David H. Lipman wrote:

>From: "Andy Walker" <awalker@nspank.invalid>
>
>| David H. Lipman wrote:
>
>>>From: "Andy Walker" <awalker@nspank.invalid>

>
>>>| Li'l Abner wrote:

>
>>>>>"siljaline" <spam@uce.gov> wrote in news:i9673q$ecg$1@news.eternal-
>>>>>september.org:

>
>>>>>> http://www.dban.org/

>
>>>>>I didn't have to get *that* violent! There was a recovery partion. I put it
>>>>>back to the original factory image, got rid of Norton, got all the Windows
>>>>>updates, installed Avira, copied his documents back (they were clean), and
>>>>>the owner has picked it up.

>
>>>| So what are you going to do if the recovery partition had a
>>>| modification to load a rootkit and the rootkit loads malware from the
>>>| infected disk space that was not wiped when you reinstalled?
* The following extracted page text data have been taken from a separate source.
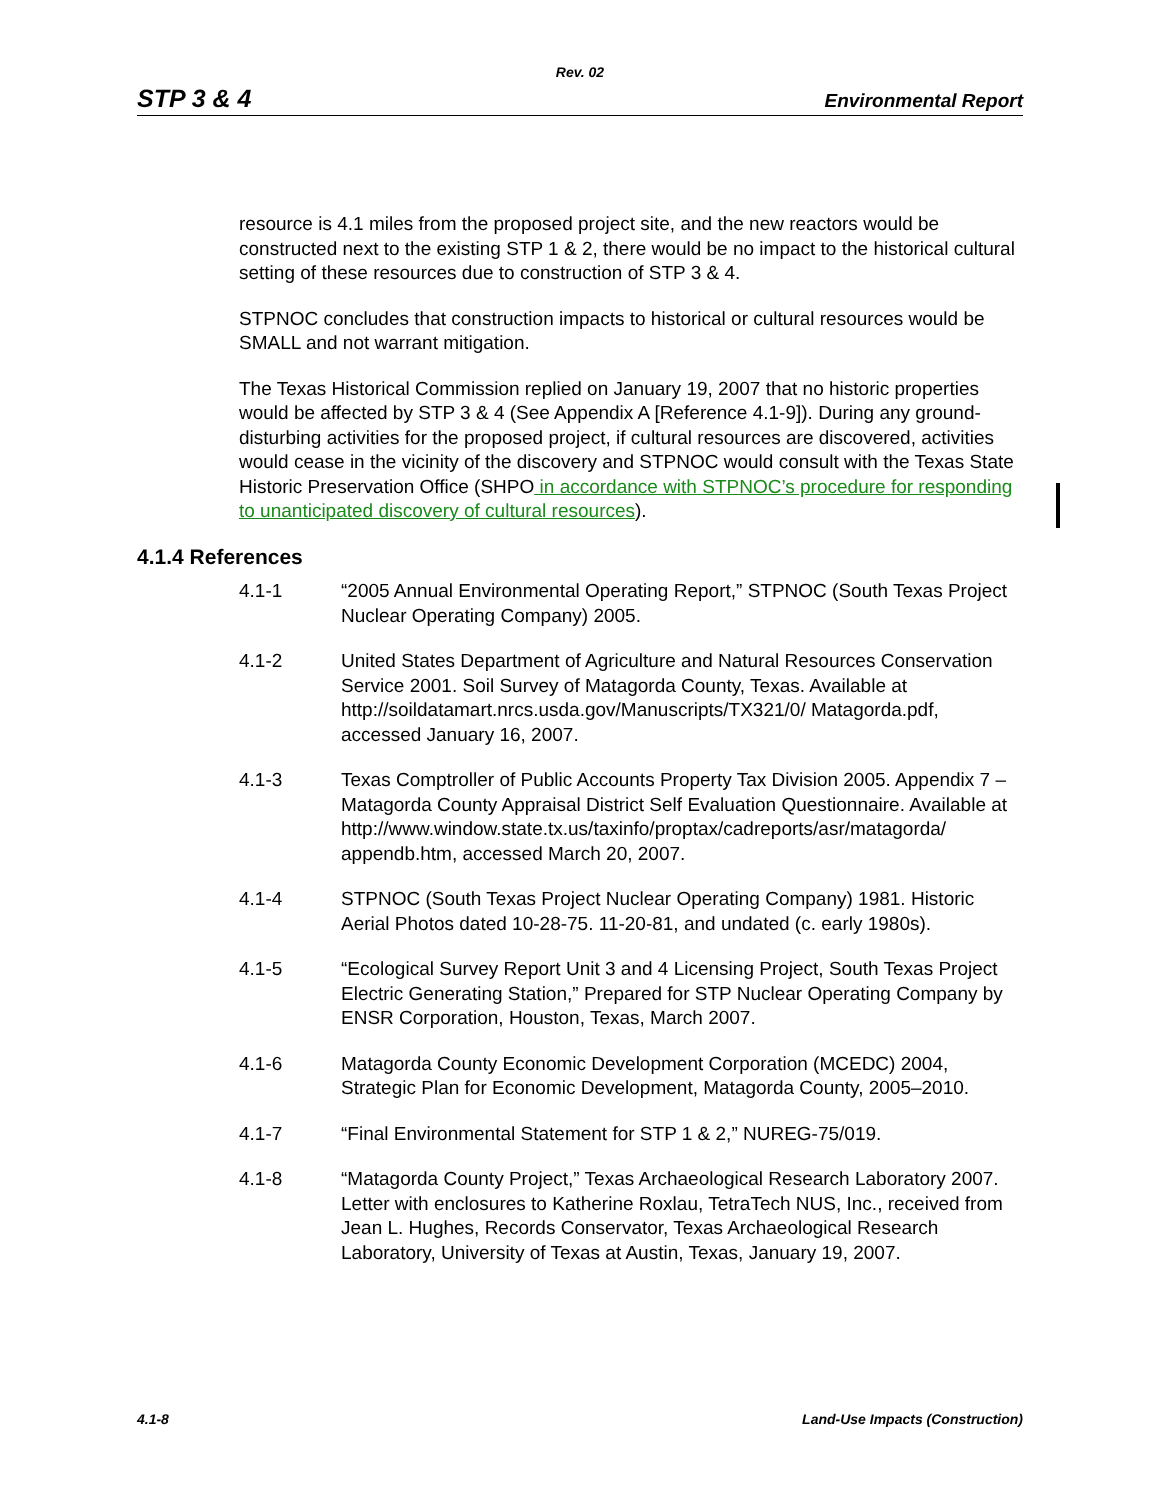Rev. 02
STP 3 & 4 Environmental Report
resource is 4.1 miles from the proposed project site, and the new reactors would be constructed next to the existing STP 1 & 2, there would be no impact to the historical cultural setting of these resources due to construction of STP 3 & 4.
STPNOC concludes that construction impacts to historical or cultural resources would be SMALL and not warrant mitigation.
The Texas Historical Commission replied on January 19, 2007 that no historic properties would be affected by STP 3 & 4 (See Appendix A [Reference 4.1-9]). During any ground-disturbing activities for the proposed project, if cultural resources are discovered, activities would cease in the vicinity of the discovery and STPNOC would consult with the Texas State Historic Preservation Office (SHPO in accordance with STPNOC’s procedure for responding to unanticipated discovery of cultural resources).
4.1.4 References
4.1-1 “2005 Annual Environmental Operating Report,” STPNOC (South Texas Project Nuclear Operating Company) 2005.
4.1-2 United States Department of Agriculture and Natural Resources Conservation Service 2001. Soil Survey of Matagorda County, Texas. Available at http://soildatamart.nrcs.usda.gov/Manuscripts/TX321/0/ Matagorda.pdf, accessed January 16, 2007.
4.1-3 Texas Comptroller of Public Accounts Property Tax Division 2005. Appendix 7 – Matagorda County Appraisal District Self Evaluation Questionnaire. Available at http://www.window.state.tx.us/taxinfo/proptax/cadreports/asr/matagorda/ appendb.htm, accessed March 20, 2007.
4.1-4 STPNOC (South Texas Project Nuclear Operating Company) 1981. Historic Aerial Photos dated 10-28-75. 11-20-81, and undated (c. early 1980s).
4.1-5 “Ecological Survey Report Unit 3 and 4 Licensing Project, South Texas Project Electric Generating Station,” Prepared for STP Nuclear Operating Company by ENSR Corporation, Houston, Texas, March 2007.
4.1-6 Matagorda County Economic Development Corporation (MCEDC) 2004, Strategic Plan for Economic Development, Matagorda County, 2005–2010.
4.1-7 “Final Environmental Statement for STP 1 & 2,” NUREG-75/019.
4.1-8 “Matagorda County Project,” Texas Archaeological Research Laboratory 2007. Letter with enclosures to Katherine Roxlau, TetraTech NUS, Inc., received from Jean L. Hughes, Records Conservator, Texas Archaeological Research Laboratory, University of Texas at Austin, Texas, January 19, 2007.
4.1-8 Land-Use Impacts (Construction)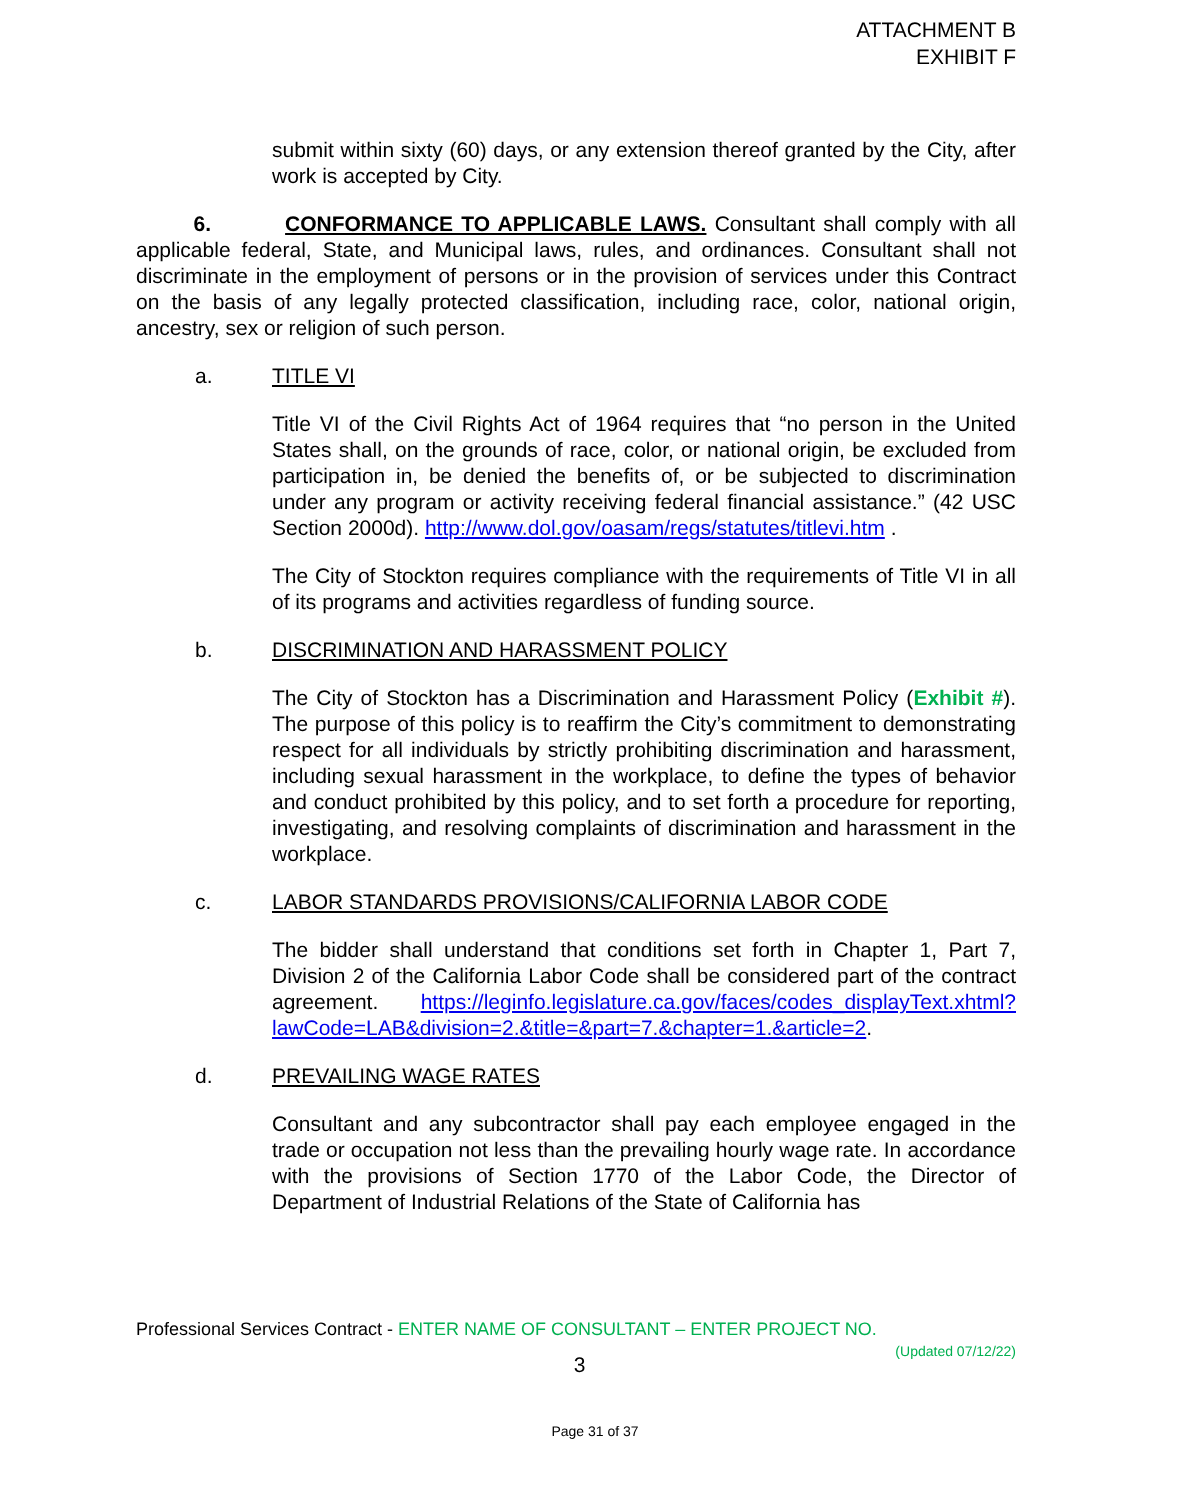ATTACHMENT B
EXHIBIT F
submit within sixty (60) days, or any extension thereof granted by the City, after work is accepted by City.
6. CONFORMANCE TO APPLICABLE LAWS. Consultant shall comply with all applicable federal, State, and Municipal laws, rules, and ordinances. Consultant shall not discriminate in the employment of persons or in the provision of services under this Contract on the basis of any legally protected classification, including race, color, national origin, ancestry, sex or religion of such person.
a. TITLE VI
Title VI of the Civil Rights Act of 1964 requires that “no person in the United States shall, on the grounds of race, color, or national origin, be excluded from participation in, be denied the benefits of, or be subjected to discrimination under any program or activity receiving federal financial assistance.” (42 USC Section 2000d). http://www.dol.gov/oasam/regs/statutes/titlevi.htm .
The City of Stockton requires compliance with the requirements of Title VI in all of its programs and activities regardless of funding source.
b. DISCRIMINATION AND HARASSMENT POLICY
The City of Stockton has a Discrimination and Harassment Policy (Exhibit #). The purpose of this policy is to reaffirm the City’s commitment to demonstrating respect for all individuals by strictly prohibiting discrimination and harassment, including sexual harassment in the workplace, to define the types of behavior and conduct prohibited by this policy, and to set forth a procedure for reporting, investigating, and resolving complaints of discrimination and harassment in the workplace.
c. LABOR STANDARDS PROVISIONS/CALIFORNIA LABOR CODE
The bidder shall understand that conditions set forth in Chapter 1, Part 7, Division 2 of the California Labor Code shall be considered part of the contract agreement. https://leginfo.legislature.ca.gov/faces/codes_displayText.xhtml?lawCode=LAB&division=2.&title=&part=7.&chapter=1.&article=2.
d. PREVAILING WAGE RATES
Consultant and any subcontractor shall pay each employee engaged in the trade or occupation not less than the prevailing hourly wage rate. In accordance with the provisions of Section 1770 of the Labor Code, the Director of Department of Industrial Relations of the State of California has
Professional Services Contract - ENTER NAME OF CONSULTANT – ENTER PROJECT NO.
(Updated 07/12/22)
3
Page 31 of 37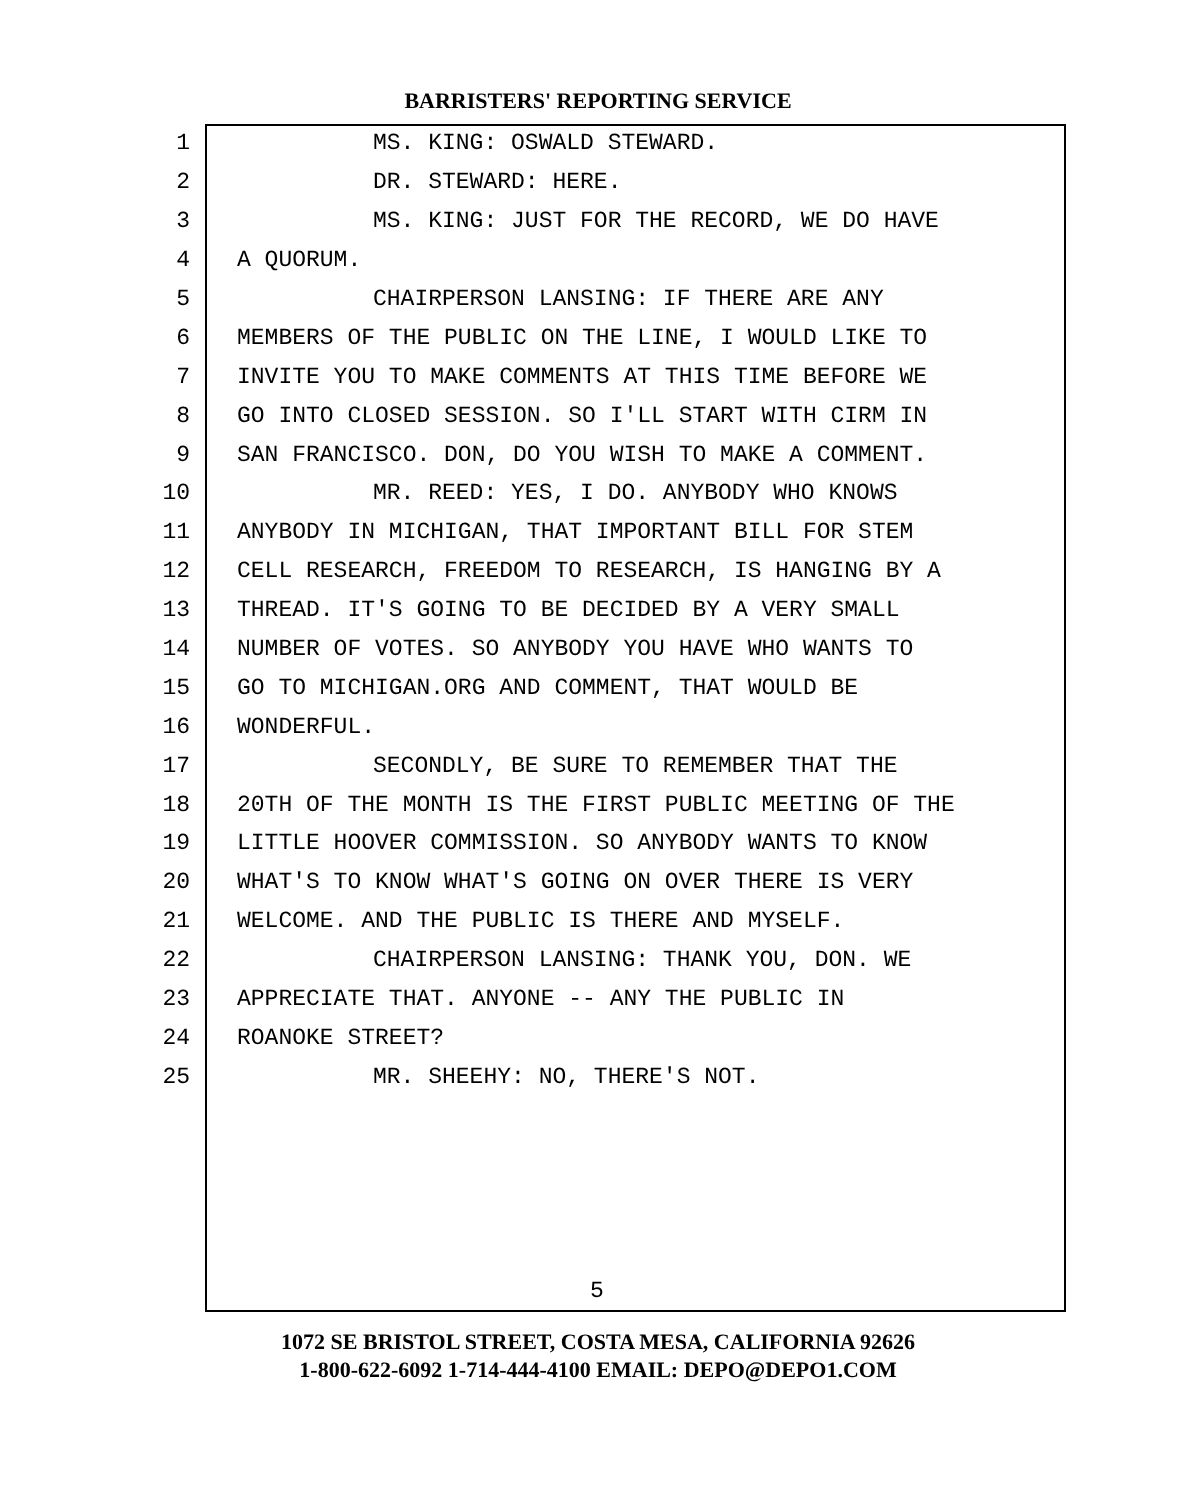BARRISTERS' REPORTING SERVICE
1 MS. KING: OSWALD STEWARD.
2 DR. STEWARD: HERE.
3 MS. KING: JUST FOR THE RECORD, WE DO HAVE
4 A QUORUM.
5 CHAIRPERSON LANSING: IF THERE ARE ANY
6 MEMBERS OF THE PUBLIC ON THE LINE, I WOULD LIKE TO
7 INVITE YOU TO MAKE COMMENTS AT THIS TIME BEFORE WE
8 GO INTO CLOSED SESSION. SO I'LL START WITH CIRM IN
9 SAN FRANCISCO. DON, DO YOU WISH TO MAKE A COMMENT.
10 MR. REED: YES, I DO. ANYBODY WHO KNOWS
11 ANYBODY IN MICHIGAN, THAT IMPORTANT BILL FOR STEM
12 CELL RESEARCH, FREEDOM TO RESEARCH, IS HANGING BY A
13 THREAD. IT'S GOING TO BE DECIDED BY A VERY SMALL
14 NUMBER OF VOTES. SO ANYBODY YOU HAVE WHO WANTS TO
15 GO TO MICHIGAN.ORG AND COMMENT, THAT WOULD BE
16 WONDERFUL.
17 SECONDLY, BE SURE TO REMEMBER THAT THE
18 20TH OF THE MONTH IS THE FIRST PUBLIC MEETING OF THE
19 LITTLE HOOVER COMMISSION. SO ANYBODY WANTS TO KNOW
20 WHAT'S TO KNOW WHAT'S GOING ON OVER THERE IS VERY
21 WELCOME. AND THE PUBLIC IS THERE AND MYSELF.
22 CHAIRPERSON LANSING: THANK YOU, DON. WE
23 APPRECIATE THAT. ANYONE -- ANY THE PUBLIC IN
24 ROANOKE STREET?
25 MR. SHEEHY: NO, THERE'S NOT.
5
1072 SE BRISTOL STREET, COSTA MESA, CALIFORNIA 92626
1-800-622-6092 1-714-444-4100 EMAIL: DEPO@DEPO1.COM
At this
>>>| point you cannot claim with certainty that they are not still
>>>| infected.

>
>>>Which RootKit do you think can/will do this Andy or is this precautionary speculation ?

>
>| It's more of a precautionary speculation based on best practices. It's
>| trivial to programmatically access most recovery partitions, and to
>| manipulate the images created for "recovery". I have not specifically
>| identified this on any of the infected computers I've come across, but
>| then I don't allow hidden recovery partitions to exist on computers I
>| configure or rebuild. I have, on the other hand, seen malware place
>| code outside the normal file system on the boot partition. Some will
>| even encrypt the content of their own "partition" in the unused
>| portions of the disk.
>
>I don't think it is that trivial. Even if you could modify the MBR or do soemthing else,
>it would be orphaned and have no hooks into the OS.


If you replace the disk drivers in the image you would have the hook.
With access to the recovery image you can add almost anything you want
to the recovered system, but it would make more sense to stick to
basic rootkit stealth of a downloader that would then update it's
software once the system was recovered.